Weeks were spent travelling to remote districts, screening villagers with portable fundus cameras. What at first looked like a logistical hurdle — ensuring trained operators were available in difficult terrain — soon yielded an insight into AI training itself.  “We noticed that operator dependency was hurting our AI,” Girish explains. “Two people could take images of the same eye, and the results would vary so much that our models struggled to learn. That’s when we shifted to fully automatic cameras, cutting out variability and making camps faster and more effective.” 

The shift was costly. Automatic fundus cameras were expensive, and taking AI offline so that it could function in areas without internet demanded fresh engineering. Even so, the results have been impressive. Girish estimates that more than two lakh people have now been screened through such camps, generating over four lakh retinal images and identifying nearly 40,000 patients with abnormalities.  The sector is expanding fast.

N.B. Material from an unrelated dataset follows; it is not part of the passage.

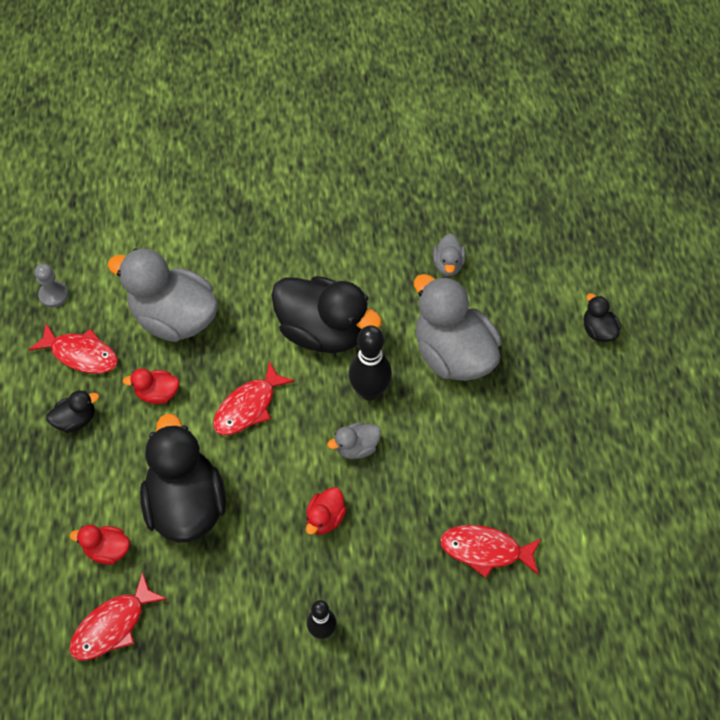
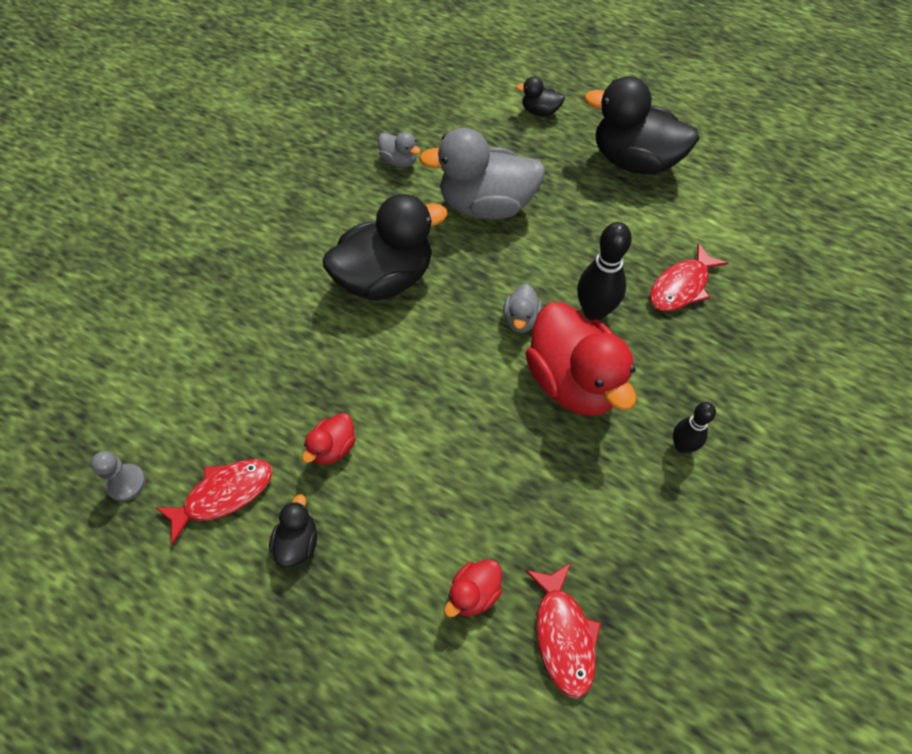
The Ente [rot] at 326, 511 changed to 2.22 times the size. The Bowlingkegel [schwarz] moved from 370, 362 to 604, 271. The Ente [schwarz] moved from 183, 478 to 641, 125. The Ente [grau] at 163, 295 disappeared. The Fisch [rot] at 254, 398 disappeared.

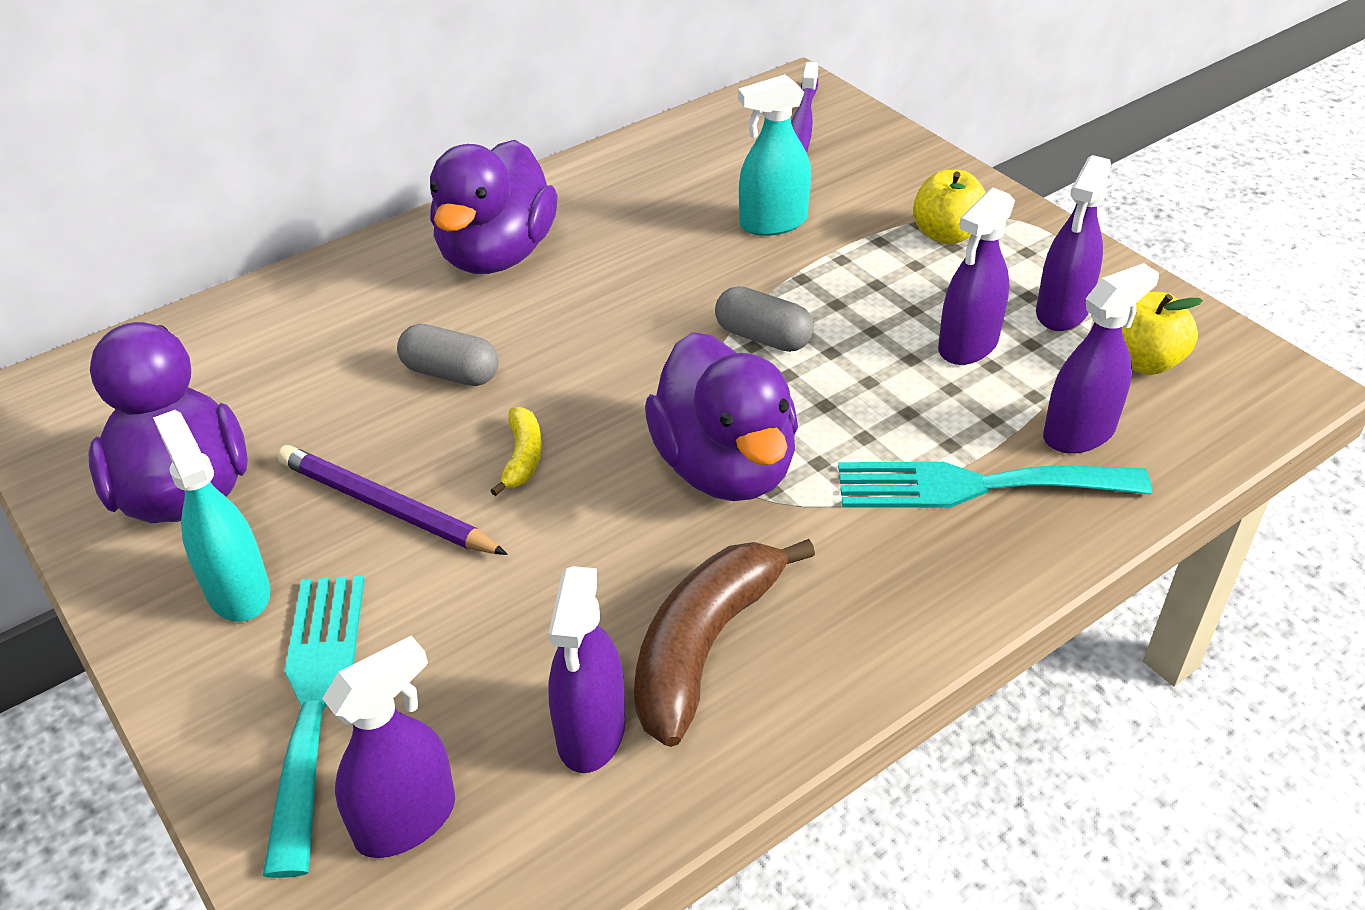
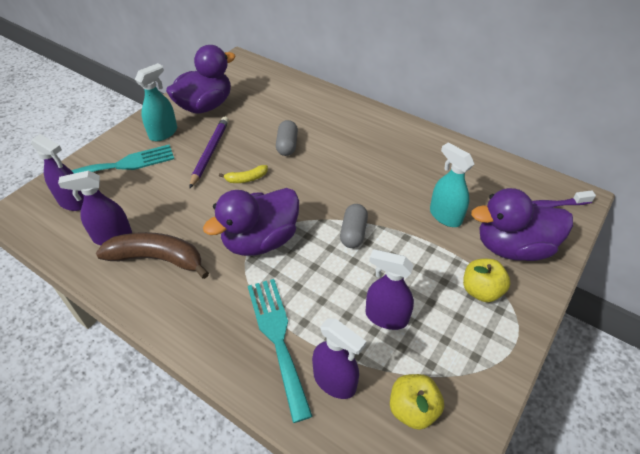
The Ente [lila] moved from 494, 207 to 522, 224. The Sprühflasche [lila] at 1073, 243 disappeared.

According to Grand View Horizon, India’s AI-in-healthcare market is expected to reach $8.7bn by 2030, growing at an annual rate of 41.8% between 2024 and 2030. Yet the industry still grapples with a fundamental constraint: a lack of accessible health data. Tracxn counts just eight AI-driven healthcare companies in India in 2024, up only modestly from two in 2011. That meagre growth underlines the critical role of reliable data in building a viable ecosystem. 

Data is the bedrock for training AI models, developing drugs and creating predictive health solutions. Without structured, widely available datasets, Indian start-ups risk lagging behind global peers.

Innovation cycles are already slower. “For example, if I am doing research on cancer in Rajasthan, I can only collect data when enough patients come to the hospital. This creates a long gestation period, from gathering data to conducting research and finally developing a product. By then, we’ve already missed the bus on innovation,” says Rishabh Nag, co-founder of Humanli.AI.

It is not that the country is ignoring digitisation. The National Health Authority’s database, for instance, already holds a large volume of data under PMJAY. However, much of this comes from scanned documents uploaded for insurance claims. As a result, the data exists but is not truly digital—most of it is in the form of PDFs or images rather than structured, machine-readable records.

Further, experts point out that many government hospitals, doctors often run OPDs late into the evening. Entering data digitally adds to their workload, and records are therefore filled in hastily, with little verification.

Data may be the new oil. Whether Indian health care can secure enough of it to fuel the next generation of models remains uncertain.